Stated goal ▸
Render the lines below as a JSON list of strings, one string per line, omitting any blank lines and leaving out the pictures.

Given information ▸
* BEGIN *

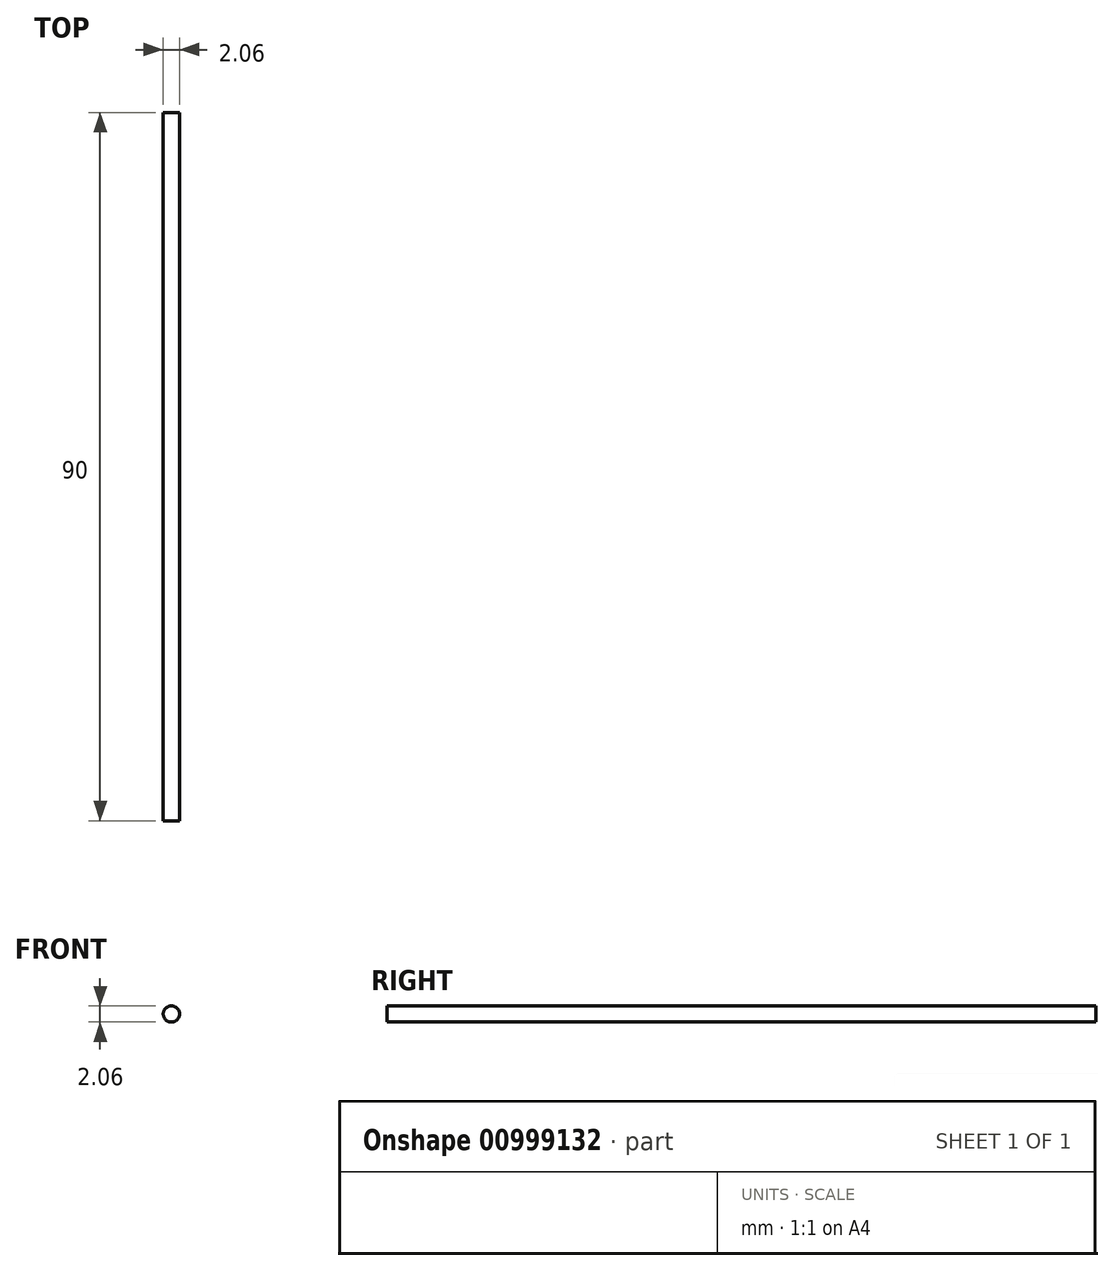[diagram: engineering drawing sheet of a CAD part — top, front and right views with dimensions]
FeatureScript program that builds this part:
annotation { "Feature Type Name" : "Feature", "Feature Type Description" : "" }
export const myFeature = defineFeature(function(context is Context, id is Id, definition is map)
    precondition{}
    {
        {
            var Q0;
            Q0=qCreatedBy(makeId("Front.planeOp"),FACE);
            var sketch = newSketch(context, id + "F0", { "sketchPlane" : qUnion([Q0])});
            skCircle(sketch, "E0", {"center": v(0, 0) * mm, "radius": 1.03 * mm});
            skPoint(sketch, "E1", {"position": v(1, -0.26) * mm});
            skSolve(sketch);
        }
        {
            var Q0;
            Q0 = qSketchRegion(id + "F0", true);
            extrude(context, id + "F1", {"entities" : qUnion([Q0]), "depth" : 90 * mm, "offsetDistance" : 25 * mm});
        }
    });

* END *

Worked answer ▸
[
  "[diagram: engineering drawing sheet of a CAD part — top, front and right views with dimensions]",
  "FeatureScript program that builds this part:",
  "annotation { \"Feature Type Name\" : \"Feature\", \"Feature Type Description\" : \"\" }",
  "export const myFeature = defineFeature(function(context is Context, id is Id, definition is map)",
  "    precondition{}",
  "    {",
  "        {",
  "            var Q0;",
  "            Q0=qCreatedBy(makeId(\"Front.planeOp\"),FACE);",
  "            var sketch = newSketch(context, id + \"F0\", { \"sketchPlane\" : qUnion([Q0])});",
  "            skCircle(sketch, \"E0\", {\"center\": v(0, 0) * mm, \"radius\": 1.03 * mm});",
  "            skPoint(sketch, \"E1\", {\"position\": v(1, -0.26) * mm});",
  "            skSolve(sketch);",
  "        }",
  "        {",
  "            var Q0;",
  "            Q0 = qSketchRegion(id + \"F0\", true);",
  "            extrude(context, id + \"F1\", {\"entities\" : qUnion([Q0]), \"depth\" : 90 * mm, \"offsetDistance\" : 25 * mm});",
  "        }",
  "    });"
]